== PROVIDED PASSAGE

That is so nice. Okay, here's DD down in Charleston, West Virginia. ID'd.
[01:35:28] Speaker D: Hi, Norm.
[01:35:29] Speaker E: Great show tonight.
[01:35:30] Speaker C: Well, thank you very much. Can you teach me how to talk like you talk?
[01:35:33] Speaker E: I hope not.
[01:35:36] Speaker E: I sure hope not.
[01:35:37] Speaker C: I can teach how to. I can teach you.
I can teach you how to talk New England, if you want to talk like Amina or New Hampshire.
[01:35:45] Speaker E: I don't know why anybody would want to talk like we do.
[01:35:50] Speaker C: Maybe you're right, Dee.
[01:35:51] Speaker E: Now, I can tell you Lucille Ball's mother was named and she adored her. So this is very nice that a Dee Dee has phoned in.
[01:36:01] Speaker C: Hold on.
[01:36:01] Speaker E: I'll just have to win a book, right?
[01:36:03] Speaker C: Okay, you can win a book. I'll turn you over to Rick, see if you can win a book.
[01:36:07] Speaker B: Well, we're gonna make this one easy. I like her already.
Lucille Ball and Lucy Ricardo were both originally from what? New York City.
[01:36:17] Speaker E: From what? New York City.
Oh, good grief. That's real easy.
[01:36:26] Speaker E: I was taking. Yes, Albany?
[01:36:29] Speaker B: I'm afraid not.
Sorry, I thought you'd catch it. We spoke about it earlier tonight.
[01:36:34] Speaker E: No, I just. I didn't come. I didn't get in until about 12.
[01:36:38] Speaker B: Something.
[01:36:39] Speaker C: Norm.

====

§ **WORK TASK A**
In the call-in transcript, where is the caller DD calling from?
§ **WORK TASK B**
Reproduce the part of the transcript starting at "[01:35:29] Speaker E: Great" and ending at "C: Hold on.".

== PROVIDED DATA

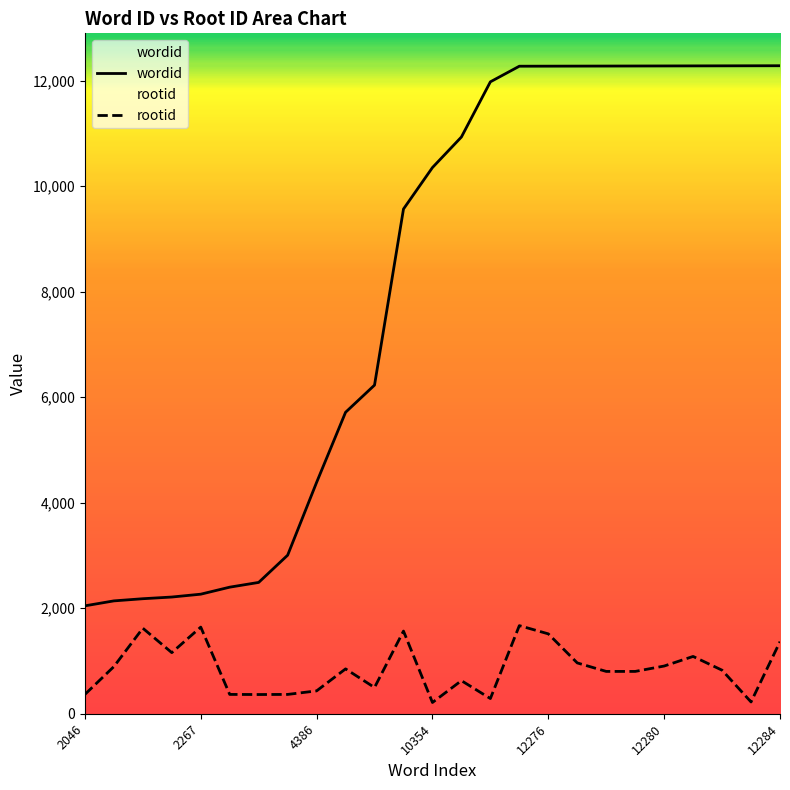

True or false: rootid and wordid cross at least once.

False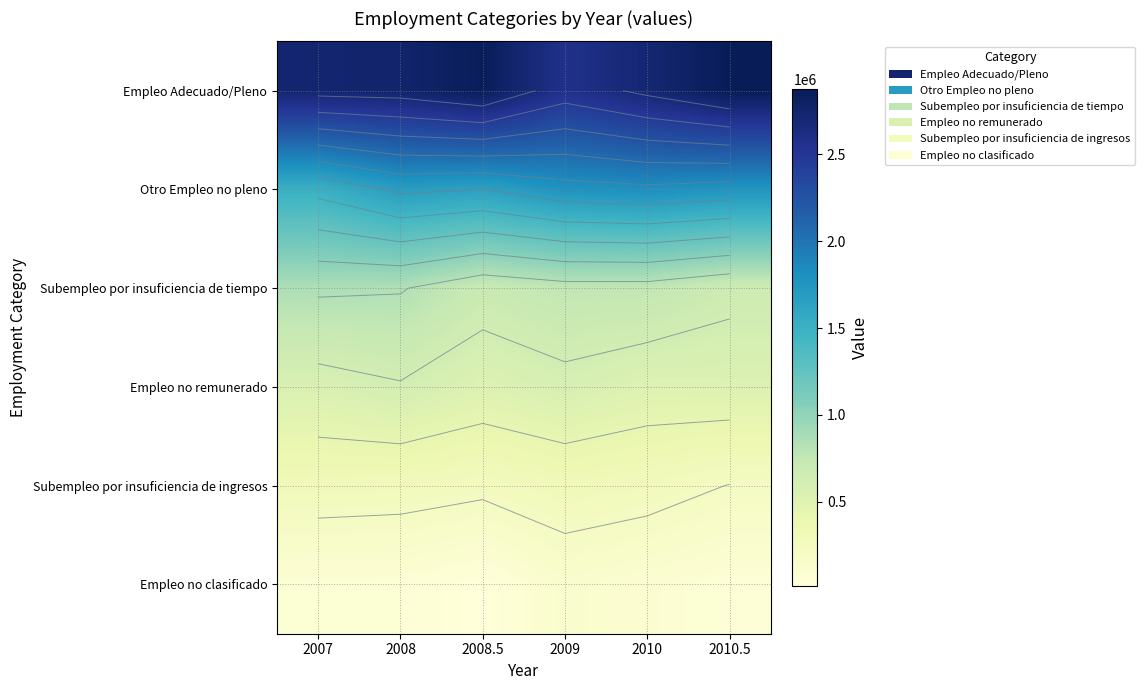

At which category is the sum across all series the highest?

2008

====

§ **ANSWER AREA A**
Charleston, West Virginia.

§ **ANSWER AREA B**
[01:35:29] Speaker E: Great show tonight.
[01:35:30] Speaker C: Well, thank you very much. Can you teach me how to talk like you talk?
[01:35:33] Speaker E: I hope not.
[01:35:36] Speaker E: I sure hope not.
[01:35:37] Speaker C: I can teach how to. I can teach you.
I can teach you how to talk New England, if you want to talk like Amina or New Hampshire.
[01:35:45] Speaker E: I don't know why anybody would want to talk like we do.
[01:35:50] Speaker C: Maybe you're right, Dee.
[01:35:51] Speaker E: Now, I can tell you Lucille Ball's mother was named and she adored her. So this is very nice that a Dee Dee has phoned in.
[01:36:01] Speaker C: Hold on.